Task item:
Locate each line in the records below that contains the word "under", and copy those lines out in full.

Records shown:
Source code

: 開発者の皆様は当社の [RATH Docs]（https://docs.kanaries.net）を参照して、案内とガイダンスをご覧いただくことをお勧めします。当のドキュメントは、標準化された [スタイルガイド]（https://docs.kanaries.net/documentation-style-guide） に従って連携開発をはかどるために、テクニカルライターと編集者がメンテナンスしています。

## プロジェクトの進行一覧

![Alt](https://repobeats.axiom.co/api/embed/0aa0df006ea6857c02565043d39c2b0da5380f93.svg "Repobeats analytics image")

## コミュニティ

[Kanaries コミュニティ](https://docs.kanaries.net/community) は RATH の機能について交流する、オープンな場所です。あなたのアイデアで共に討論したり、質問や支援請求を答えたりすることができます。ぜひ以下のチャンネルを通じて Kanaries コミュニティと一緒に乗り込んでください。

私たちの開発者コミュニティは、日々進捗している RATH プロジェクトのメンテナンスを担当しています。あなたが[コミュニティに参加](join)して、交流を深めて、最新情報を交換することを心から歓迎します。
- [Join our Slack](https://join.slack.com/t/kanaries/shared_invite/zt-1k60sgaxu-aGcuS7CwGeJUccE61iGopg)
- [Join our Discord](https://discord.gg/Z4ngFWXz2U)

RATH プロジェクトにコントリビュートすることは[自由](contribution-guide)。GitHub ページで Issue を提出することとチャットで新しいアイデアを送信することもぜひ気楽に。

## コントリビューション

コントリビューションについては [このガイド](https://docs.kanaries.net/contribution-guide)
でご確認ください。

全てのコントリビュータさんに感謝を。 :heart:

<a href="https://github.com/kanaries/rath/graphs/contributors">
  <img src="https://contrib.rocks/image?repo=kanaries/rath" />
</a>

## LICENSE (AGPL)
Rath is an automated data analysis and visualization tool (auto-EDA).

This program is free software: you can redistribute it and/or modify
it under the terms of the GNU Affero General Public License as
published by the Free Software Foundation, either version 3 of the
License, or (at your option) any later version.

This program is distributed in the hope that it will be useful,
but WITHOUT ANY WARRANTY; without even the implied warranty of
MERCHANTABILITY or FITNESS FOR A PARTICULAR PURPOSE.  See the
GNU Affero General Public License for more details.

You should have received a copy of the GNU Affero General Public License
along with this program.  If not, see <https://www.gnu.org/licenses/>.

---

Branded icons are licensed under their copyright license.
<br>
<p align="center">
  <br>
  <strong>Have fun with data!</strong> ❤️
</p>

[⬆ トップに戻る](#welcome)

Problem solution:
it under the terms of the GNU Affero General Public License as
Branded icons are licensed under their copyright license.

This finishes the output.